No me quiero quedar sin despedir. El sábado, Zotoluco se cortó la coleta, recogió los bártulos y dijo adiós. La biografía de este coleta es singular y personifica a toda una época del toreo mexicano, la del “sí, pero no”.

Me explico, Eulalio López no fue un cinturita y tuvo que partirse la mandarina sin el cobijo que da el nombre de papi ni las prebendas que brindan una familia influyente en el ámbito del toreo. Actuó en todas las plazas importantes del planeta de los toros y alternó con casi todas las figuras internacionales. La consigna que este diestro debería anotar con letras doradas bajo las armas de su escudo –en latín como se estila- es la de “faciem hominis duos globus solus”, o sea, “yo solito, con dos cojones y cara de hombre”.  Las armas, desde luego, serán un capote, una muleta y una espada. Como todo ser humano, Zotoluco lleva dibujados en el rostro los trozos de su biografía. Surcos en la piel que son las huellas dejadas por la muy severa costumbre que tuvo de jugarse las femorales.

Por sus venas corre sangre tlaxcalteca y por ello, heredó de su raza el misterio, la astucia y la claridad de pensamiento que le valieron para vivir del toreo por treinta años y la mitad de ese lapso mantenerse entre las figuras del toreo mexicano, hasta el sábado qué pasó y desde la tarde de “Velador” de la ganadería de La Gloria, cuando la afición de la Plaza México, lo sacó a hombros por primera vez. En esa corrida, Eulalio alternó con El Capea y David Silveti, y dejó en claro que estaba preparado para escalar a la cumbre del toreo. Claro, con el debido “sí, pero no”, porque la verdad es que después de que murió David Silveti, nos dio por llamar figuras a los que adelantan en el escalafón, pero que en realidad, no lo son ni lo aparentan. El caso y la cosa es que Eulalio López alcanzó la cima y se mantuvo en ella por mucho tiempo. Zotoluco es el torero que llenó el vacío en los tiempos de la decadencia.

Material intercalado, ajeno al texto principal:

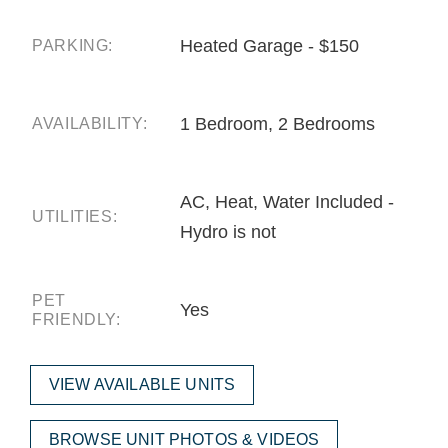
Heated Garage - $150
PARKING:
1 Bedroom, 2 Bedrooms
AVAILABILITY:
AC, Heat, Water Included -
UTILITIES:
Hydro is not
PET
Yes
FRIENDLY:
VIEW AVAILABLE UNITS
BROWSE UNIT PHOTOS & VIDEOS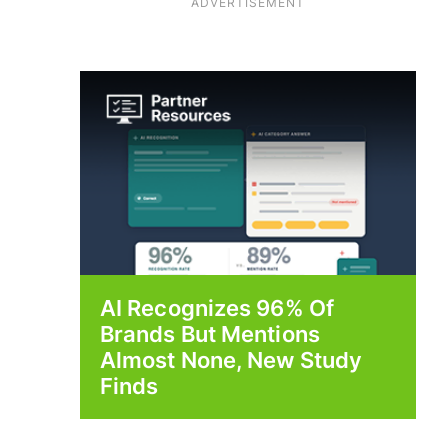
ADVERTISEMENT
AI Recognizes 96% Of
Brands But Mentions
Almost None, New Study
Finds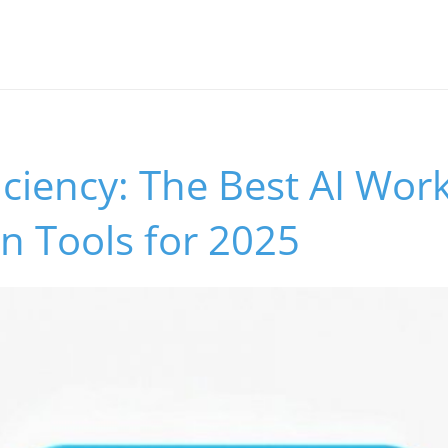
iciency: The Best AI Wor
n Tools for 2025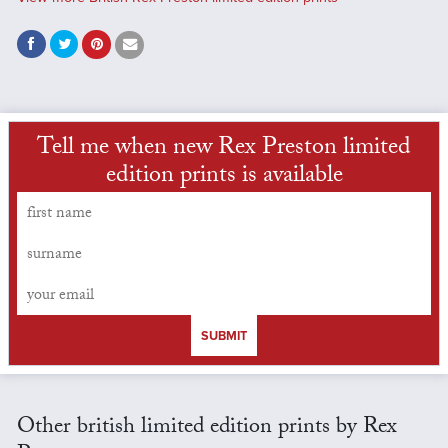
Tell me when new Rex Preston limited
edition prints is available
SUBMIT
Other british limited edition prints by Rex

Su palmarés cuenta con proezas muy brillantes: Las cuatro comparecencias en Madrid durante el año 2000. La tarde del viernes catorce de julio de ese mismo año, cuando se anunció en uno de los carteles de la Feria de Pamplona, al lado de Óscar Higares y Juan José Padilla. La actuación del de Azcapotzalco causó gran admiración, porque se entregó a rabiar, no escatimó pases a los toros de Miura y hasta se dio el gusto de ponerse de rodillas frente a los descomunales pitacos. También para la biografía del diestro queda la gesta de Valencia, la de los bravos “victorinos” que mandaron a la camilla a José Ignacio Ramos y al mismo Higares. Eulalio, determinado y valiente a carta cabal, despachó a los toros restantes. En el año 2002 mató la camada de Miura. Asimismo, queda en el recuerdo, la lidia al salinero de la casa de don José María Arturo Huerta, durante la última comparecencia de Zotoluco en la feria de Tlaxcala. El bicho era una pesadilla y presentaba más problemas que el libro de Baldor, el espada, por su parte, se fajó en una de sus actuaciones más gallardas y toreras.

Después, las hazañas reservadas a muy pocos en la historia del toreo mexicano se disolvieron en lo chabacano. Zotoluco cayó en esas concesiones que siempre se dan a los grandes guerreros, pero que en México no tienen el menor disimulo. Se sirvió de la olla donde se sazona el caldo de choteo: moritos jóvenes, cuernos tamaño plátano dominico, teletoreo hasta la exasperación y triunfalismo absurdo.

Tendrá que pasar el tiempo, para que el tamiz de la memoria depure la grandeza y deseche lo ordinario, es decir, para que olvidemos el “sí, pero no”, por ahora, ni hartos de tequila. Eso, si el hombre del apodo resonante no regresa, porque los toreros vuelven casi siempre. Han sido muy pocos los que han tenido la dignidad de mantener su palabra, don Rodolfo Gaona, por ejemplo.